Saved entries:
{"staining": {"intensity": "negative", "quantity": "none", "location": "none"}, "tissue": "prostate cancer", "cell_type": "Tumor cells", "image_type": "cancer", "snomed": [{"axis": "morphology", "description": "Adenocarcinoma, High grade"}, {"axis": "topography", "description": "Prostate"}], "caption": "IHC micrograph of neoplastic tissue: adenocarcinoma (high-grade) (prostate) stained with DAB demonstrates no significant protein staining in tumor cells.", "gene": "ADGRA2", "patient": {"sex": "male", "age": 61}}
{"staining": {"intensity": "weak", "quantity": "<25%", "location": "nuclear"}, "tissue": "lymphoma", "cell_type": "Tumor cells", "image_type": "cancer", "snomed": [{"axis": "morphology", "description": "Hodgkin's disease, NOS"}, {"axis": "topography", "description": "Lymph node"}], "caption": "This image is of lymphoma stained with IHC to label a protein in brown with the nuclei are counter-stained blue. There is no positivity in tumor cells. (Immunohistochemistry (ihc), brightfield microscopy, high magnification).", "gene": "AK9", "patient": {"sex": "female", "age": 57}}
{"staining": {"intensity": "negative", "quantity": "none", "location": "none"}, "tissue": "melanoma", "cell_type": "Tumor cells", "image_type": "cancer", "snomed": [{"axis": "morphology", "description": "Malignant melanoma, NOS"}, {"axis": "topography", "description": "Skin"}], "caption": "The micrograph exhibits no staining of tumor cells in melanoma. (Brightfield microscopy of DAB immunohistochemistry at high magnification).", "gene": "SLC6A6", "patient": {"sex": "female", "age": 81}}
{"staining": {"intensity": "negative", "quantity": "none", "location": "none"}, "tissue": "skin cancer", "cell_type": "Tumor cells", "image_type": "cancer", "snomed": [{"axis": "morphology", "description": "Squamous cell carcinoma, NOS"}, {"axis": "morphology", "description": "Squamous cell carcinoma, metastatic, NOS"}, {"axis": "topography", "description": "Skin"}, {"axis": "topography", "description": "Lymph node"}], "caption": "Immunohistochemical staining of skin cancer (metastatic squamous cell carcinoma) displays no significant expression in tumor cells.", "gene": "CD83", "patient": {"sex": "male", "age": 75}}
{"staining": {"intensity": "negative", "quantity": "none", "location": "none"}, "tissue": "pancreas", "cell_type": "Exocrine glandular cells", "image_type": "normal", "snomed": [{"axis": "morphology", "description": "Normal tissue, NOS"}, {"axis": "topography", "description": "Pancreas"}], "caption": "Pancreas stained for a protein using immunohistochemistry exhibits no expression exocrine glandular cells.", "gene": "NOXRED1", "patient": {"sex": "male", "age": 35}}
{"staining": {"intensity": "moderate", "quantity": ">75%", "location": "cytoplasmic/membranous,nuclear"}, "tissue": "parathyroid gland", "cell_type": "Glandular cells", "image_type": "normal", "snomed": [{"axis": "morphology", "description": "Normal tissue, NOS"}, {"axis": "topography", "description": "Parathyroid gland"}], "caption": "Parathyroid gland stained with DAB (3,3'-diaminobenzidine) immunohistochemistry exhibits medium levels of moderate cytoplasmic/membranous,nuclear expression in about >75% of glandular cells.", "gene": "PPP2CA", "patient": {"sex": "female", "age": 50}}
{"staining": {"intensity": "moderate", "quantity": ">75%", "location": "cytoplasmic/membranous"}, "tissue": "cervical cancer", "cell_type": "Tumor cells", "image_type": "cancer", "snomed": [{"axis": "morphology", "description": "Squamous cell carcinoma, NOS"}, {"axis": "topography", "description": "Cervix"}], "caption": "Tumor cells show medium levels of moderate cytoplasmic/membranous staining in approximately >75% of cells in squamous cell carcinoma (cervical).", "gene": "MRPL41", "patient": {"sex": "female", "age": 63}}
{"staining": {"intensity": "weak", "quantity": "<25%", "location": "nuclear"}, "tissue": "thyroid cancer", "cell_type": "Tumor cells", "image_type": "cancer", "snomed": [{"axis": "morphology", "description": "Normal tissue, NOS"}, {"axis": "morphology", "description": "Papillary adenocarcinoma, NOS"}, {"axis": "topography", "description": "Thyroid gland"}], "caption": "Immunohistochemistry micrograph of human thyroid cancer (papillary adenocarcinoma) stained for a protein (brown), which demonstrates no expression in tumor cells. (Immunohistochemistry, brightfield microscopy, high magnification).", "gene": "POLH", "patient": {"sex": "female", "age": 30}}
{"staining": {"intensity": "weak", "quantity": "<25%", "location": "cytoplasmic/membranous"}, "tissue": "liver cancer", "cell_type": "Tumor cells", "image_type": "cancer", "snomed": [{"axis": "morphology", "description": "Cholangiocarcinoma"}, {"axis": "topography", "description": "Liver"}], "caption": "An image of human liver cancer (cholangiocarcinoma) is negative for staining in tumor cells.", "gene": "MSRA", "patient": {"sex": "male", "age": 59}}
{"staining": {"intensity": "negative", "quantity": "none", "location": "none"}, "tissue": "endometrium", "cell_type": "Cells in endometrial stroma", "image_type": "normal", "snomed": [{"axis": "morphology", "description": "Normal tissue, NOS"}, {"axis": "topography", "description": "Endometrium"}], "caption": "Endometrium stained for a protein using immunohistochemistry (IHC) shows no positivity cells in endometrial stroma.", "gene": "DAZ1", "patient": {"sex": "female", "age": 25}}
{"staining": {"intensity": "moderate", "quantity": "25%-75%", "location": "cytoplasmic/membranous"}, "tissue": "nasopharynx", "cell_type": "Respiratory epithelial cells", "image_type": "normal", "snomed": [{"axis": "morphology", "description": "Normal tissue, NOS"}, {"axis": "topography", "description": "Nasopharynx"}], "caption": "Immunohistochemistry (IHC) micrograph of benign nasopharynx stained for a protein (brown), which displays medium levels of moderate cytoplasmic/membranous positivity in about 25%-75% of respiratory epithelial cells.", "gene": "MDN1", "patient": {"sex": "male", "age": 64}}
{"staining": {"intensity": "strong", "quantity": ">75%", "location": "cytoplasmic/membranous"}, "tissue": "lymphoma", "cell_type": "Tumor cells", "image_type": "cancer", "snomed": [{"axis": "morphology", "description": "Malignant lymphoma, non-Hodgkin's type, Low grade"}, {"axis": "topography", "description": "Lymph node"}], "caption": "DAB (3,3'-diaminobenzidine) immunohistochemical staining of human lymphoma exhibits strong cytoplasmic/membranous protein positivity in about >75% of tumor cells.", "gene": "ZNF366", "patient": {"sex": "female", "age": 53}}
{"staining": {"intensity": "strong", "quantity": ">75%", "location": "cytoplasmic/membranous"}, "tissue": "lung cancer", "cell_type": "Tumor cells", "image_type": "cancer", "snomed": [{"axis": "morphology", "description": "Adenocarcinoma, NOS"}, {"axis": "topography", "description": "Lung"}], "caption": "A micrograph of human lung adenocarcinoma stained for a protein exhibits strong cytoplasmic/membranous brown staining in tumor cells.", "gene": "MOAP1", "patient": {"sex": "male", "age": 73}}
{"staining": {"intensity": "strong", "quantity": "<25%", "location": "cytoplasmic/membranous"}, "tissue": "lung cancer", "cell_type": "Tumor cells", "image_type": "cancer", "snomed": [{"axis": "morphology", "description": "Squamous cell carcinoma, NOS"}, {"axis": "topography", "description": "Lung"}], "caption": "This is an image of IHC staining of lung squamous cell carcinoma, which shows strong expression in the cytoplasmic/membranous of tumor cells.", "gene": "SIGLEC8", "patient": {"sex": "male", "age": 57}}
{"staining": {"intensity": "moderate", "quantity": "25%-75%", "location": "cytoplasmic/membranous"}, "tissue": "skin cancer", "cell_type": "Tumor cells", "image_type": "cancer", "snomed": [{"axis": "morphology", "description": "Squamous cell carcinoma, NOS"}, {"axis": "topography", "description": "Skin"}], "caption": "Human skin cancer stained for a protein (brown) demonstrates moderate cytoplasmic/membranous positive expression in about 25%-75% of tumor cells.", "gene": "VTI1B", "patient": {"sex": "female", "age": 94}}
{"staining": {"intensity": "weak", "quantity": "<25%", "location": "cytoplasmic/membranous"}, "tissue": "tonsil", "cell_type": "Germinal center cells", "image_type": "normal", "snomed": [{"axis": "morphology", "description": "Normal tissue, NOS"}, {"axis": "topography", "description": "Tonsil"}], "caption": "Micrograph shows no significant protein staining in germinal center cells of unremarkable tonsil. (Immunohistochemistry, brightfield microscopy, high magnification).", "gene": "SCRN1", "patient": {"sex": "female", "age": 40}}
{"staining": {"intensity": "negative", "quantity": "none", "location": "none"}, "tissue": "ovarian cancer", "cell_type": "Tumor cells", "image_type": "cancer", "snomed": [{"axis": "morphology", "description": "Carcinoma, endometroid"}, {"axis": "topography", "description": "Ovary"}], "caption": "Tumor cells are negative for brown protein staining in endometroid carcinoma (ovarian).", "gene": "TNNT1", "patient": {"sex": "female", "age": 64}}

--- What is needed ---
Retype only this portion of the data above: the line containing "gland stained with", the line containing "cells show medium", and all lines between them, exactly.

--- Solution below ---
{"staining": {"intensity": "moderate", "quantity": ">75%", "location": "cytoplasmic/membranous,nuclear"}, "tissue": "parathyroid gland", "cell_type": "Glandular cells", "image_type": "normal", "snomed": [{"axis": "morphology", "description": "Normal tissue, NOS"}, {"axis": "topography", "description": "Parathyroid gland"}], "caption": "Parathyroid gland stained with DAB (3,3'-diaminobenzidine) immunohistochemistry exhibits medium levels of moderate cytoplasmic/membranous,nuclear expression in about >75% of glandular cells.", "gene": "PPP2CA", "patient": {"sex": "female", "age": 50}}
{"staining": {"intensity": "moderate", "quantity": ">75%", "location": "cytoplasmic/membranous"}, "tissue": "cervical cancer", "cell_type": "Tumor cells", "image_type": "cancer", "snomed": [{"axis": "morphology", "description": "Squamous cell carcinoma, NOS"}, {"axis": "topography", "description": "Cervix"}], "caption": "Tumor cells show medium levels of moderate cytoplasmic/membranous staining in approximately >75% of cells in squamous cell carcinoma (cervical).", "gene": "MRPL41", "patient": {"sex": "female", "age": 63}}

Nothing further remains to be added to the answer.